In sintesi il nostro sistema disegna un modello perfetto di creazione del benessere in cui chi è bravo e meritevole produce più ricchezza e destina parte della stessa attraverso il pagamento delle imposte al benessere collettivo e alla tutela del diritto di accesso ai servizi pubblici. Il sistema è così in grado di valorizzare il merito e il talento facendo emergere i migliori che a loro volta si affermeranno e daranno continuità ad un circuito virtuoso a beneficio di tutti in cui il più forte si prende cura del più debole. In questo sistema ideale il pagamento delle imposte è motivo di orgoglio per il cittadino e per l’impresa potendo valorizzare il proprio contributo al benessere della collettività, alla crescita della stessa garantendo le generazioni più anziane e al contempo l’accesso al merito per le nuove generazioni: in una parola il sistema garantisce il futuro.

Purtroppo la messa in pratica del modello non produce gli stessi effetti che lo stesso si è proposto di raggiungere: i risultati sono facilmente comprensibili, scontrandoci quotidianamente con le inefficienze e le distorsioni di un sistema che non riesce più a ritrovare la corretta e originaria impostazione. Le inefficienze riguardano l’intero sistema: la ricchezza raccolta per la ridistribuzione in larga misura copre i costi dell’apparato dello Stato che tuttavia non riesce a produrre servizi in grado di soddisfare i bisogni reali della comunità. La comunità ricevendo servizi non in linea con i bisogni deve mettere in atto – là dove possibile – azioni dirette per proteggersi e per poter accedere ai servizi di cui ha bisogno di fatto percependo l’imposizione fiscale come un prelievo non equo e non compensato dal benessere che lo stesso dovrebbe produrre. L’inefficienza nell’utilizzazione della ricchezza crea resistenza all‘imposizione fiscale, creando evasione ed elusione: evasione ed elusione conducono lo Stato a sostenere maggiori costi, che a loro volta aumentano le inefficienze e creano iniquità e differenze tra le persone.

Alle inefficienze nella gestione della ricchezza si accompagnano logiche e dinamiche non di merito nelle professioni e, più in generale, nel mondo del lavoro.

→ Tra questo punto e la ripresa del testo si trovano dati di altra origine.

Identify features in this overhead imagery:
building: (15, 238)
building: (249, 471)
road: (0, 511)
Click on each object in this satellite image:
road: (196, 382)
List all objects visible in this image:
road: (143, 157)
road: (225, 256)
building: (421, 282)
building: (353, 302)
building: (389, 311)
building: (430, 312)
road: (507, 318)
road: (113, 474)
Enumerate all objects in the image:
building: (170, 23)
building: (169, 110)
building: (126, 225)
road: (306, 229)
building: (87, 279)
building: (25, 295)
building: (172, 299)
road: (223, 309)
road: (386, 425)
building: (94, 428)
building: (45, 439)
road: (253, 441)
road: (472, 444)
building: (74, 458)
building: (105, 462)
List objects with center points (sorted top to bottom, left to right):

Nel mondo del lavoro si creano conflitti tra generazioni con la fuga dei giovani più volenterosi.

A corollario le inefficienze del sistema education: la Scuola non è in grado né di valorizzare i giovani, né di educarli alla cultura del merito e del talento. I criteri di valutazione sono sempre più standardizzati, le Scuole non riescono a valorizzare il talento sportivo o artistico dei giovani spingendoli a confrontarsi su performance che hanno ad oggetto materie contenute in programmi ministeriali non rinnovati. La filiera education non è fatta per i giovani ma per programmi e modelli di insegnamento ormai desueti in cui bambini di undici anni entrano a scuola alle 8 la mattina ed escono alle 14.

La Scuola scarica sulle famiglie la cura del talento dei propri figli accentuando ancora le differenze tra le persone. All’interno della filiera education mancano percorsi seri di orientamento alle professioni e ancora oggi c’è chi pensa che uno dei problemi dell’Italia sia quello di dare la laurea a tutti invocando le statistiche OCSE e dell’Unione Europea.

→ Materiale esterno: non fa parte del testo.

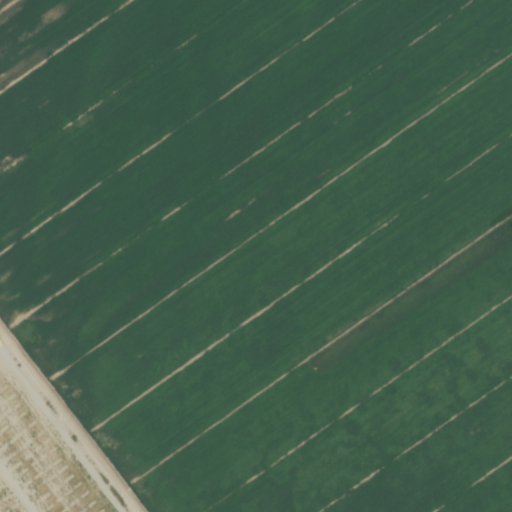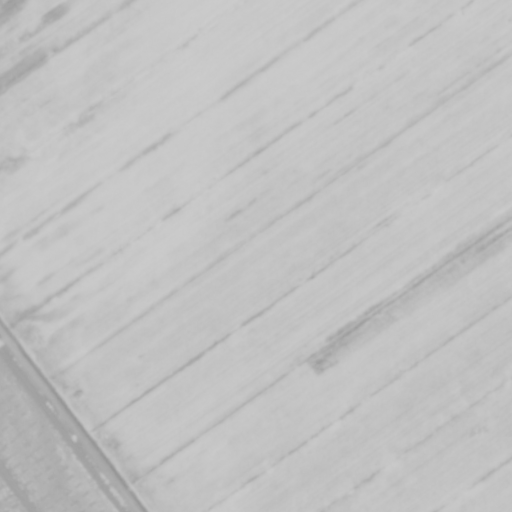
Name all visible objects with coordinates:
crop: (256, 255)
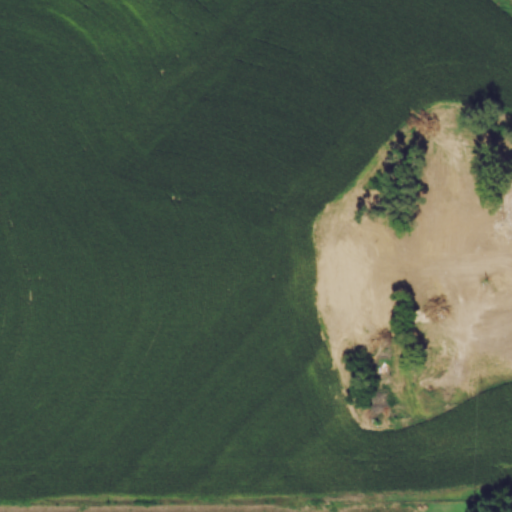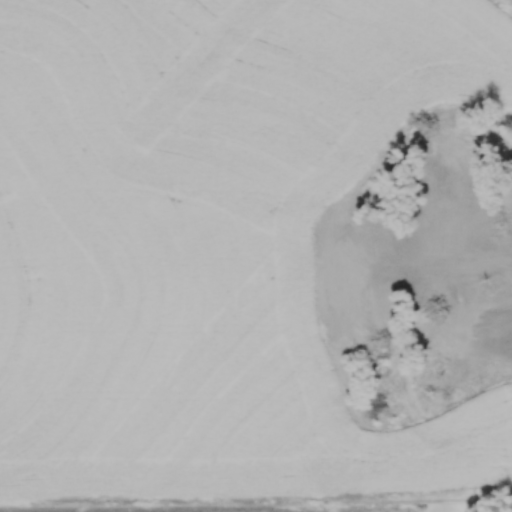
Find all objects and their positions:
building: (504, 218)
building: (442, 232)
crop: (193, 236)
road: (510, 273)
building: (440, 298)
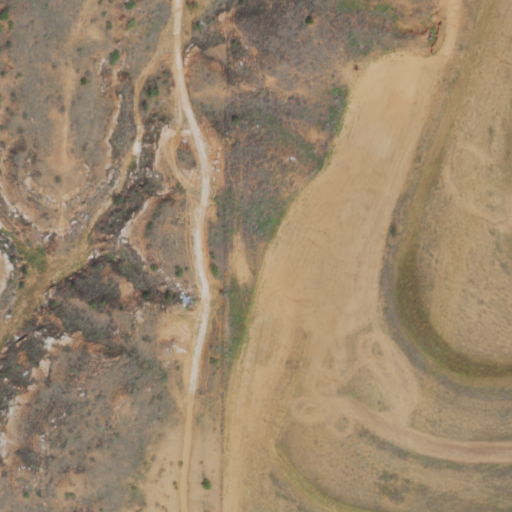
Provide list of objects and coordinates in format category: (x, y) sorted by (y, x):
road: (198, 252)
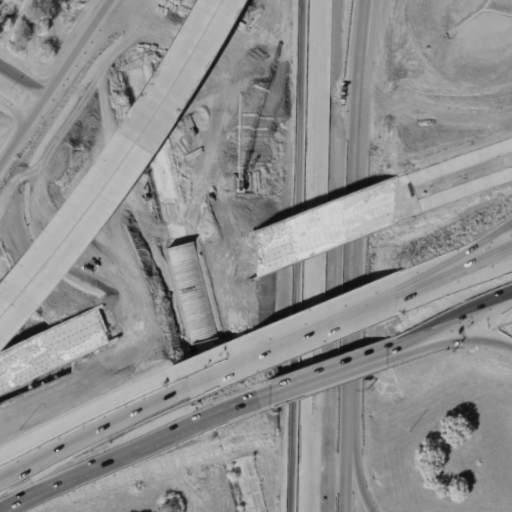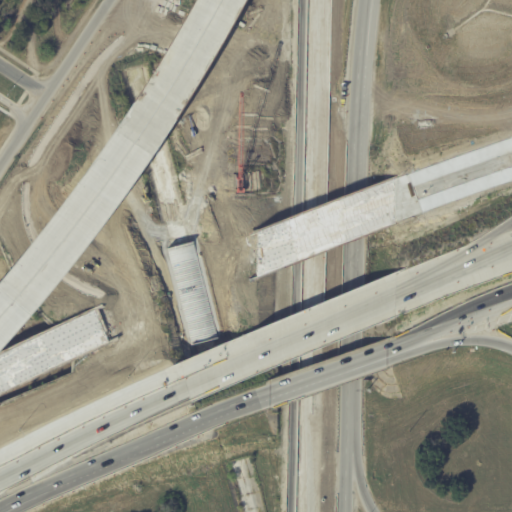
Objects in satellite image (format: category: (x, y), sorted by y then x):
road: (77, 46)
road: (309, 73)
road: (22, 78)
road: (360, 80)
road: (88, 81)
road: (16, 107)
road: (23, 129)
road: (110, 152)
road: (463, 164)
road: (124, 171)
road: (340, 212)
road: (206, 272)
road: (453, 272)
road: (305, 276)
road: (350, 284)
road: (128, 311)
road: (291, 335)
road: (54, 347)
road: (93, 423)
road: (95, 443)
road: (300, 459)
road: (345, 459)
road: (355, 460)
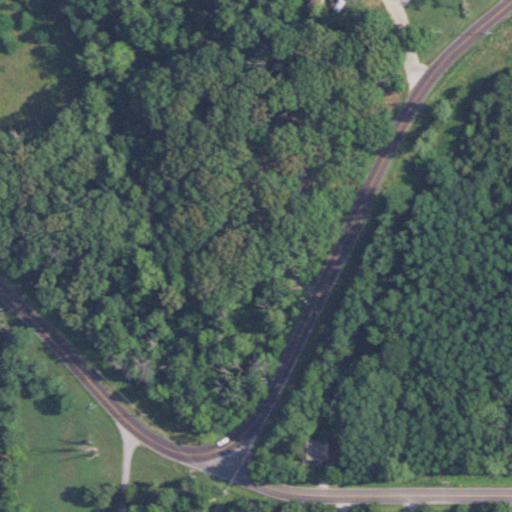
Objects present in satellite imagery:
road: (511, 0)
building: (316, 5)
road: (408, 41)
road: (358, 209)
road: (108, 399)
building: (315, 450)
road: (359, 495)
road: (346, 503)
road: (412, 503)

In questo contesto, sinteticamente e parzialmente tratteggiato, da dove si può ripartire? La partenza è il recupero dell’equità tra le persone: equità che deve trovare fondamento nell’impostazione dell’art. 3 della Costituzione ossia nel principio di eguaglianza dei punti di partenza con uno Stato forte in grado di valorizzare la diversità e il merito e di utilizzare in maniera efficiente le risorse che i cittadini e le imprese pagano con le imposte a seguito della ricchezza prodotta con il proprio lavoro. Oltre al recupero dei valori scritti nella nostra Costituzione si deve ripartire dai giovani, favorendo il loro orientamento al mondo del lavoro e costruendo percorsi scolastici in grado di farli crescere nelle loro capacità, coltivando i diversi talenti di cui sono portatori e richiamando loro l’importanza del merito e della sana competizione. I giovani sono il 20% della nostra comunità ma sono il 100% del nostro futuro.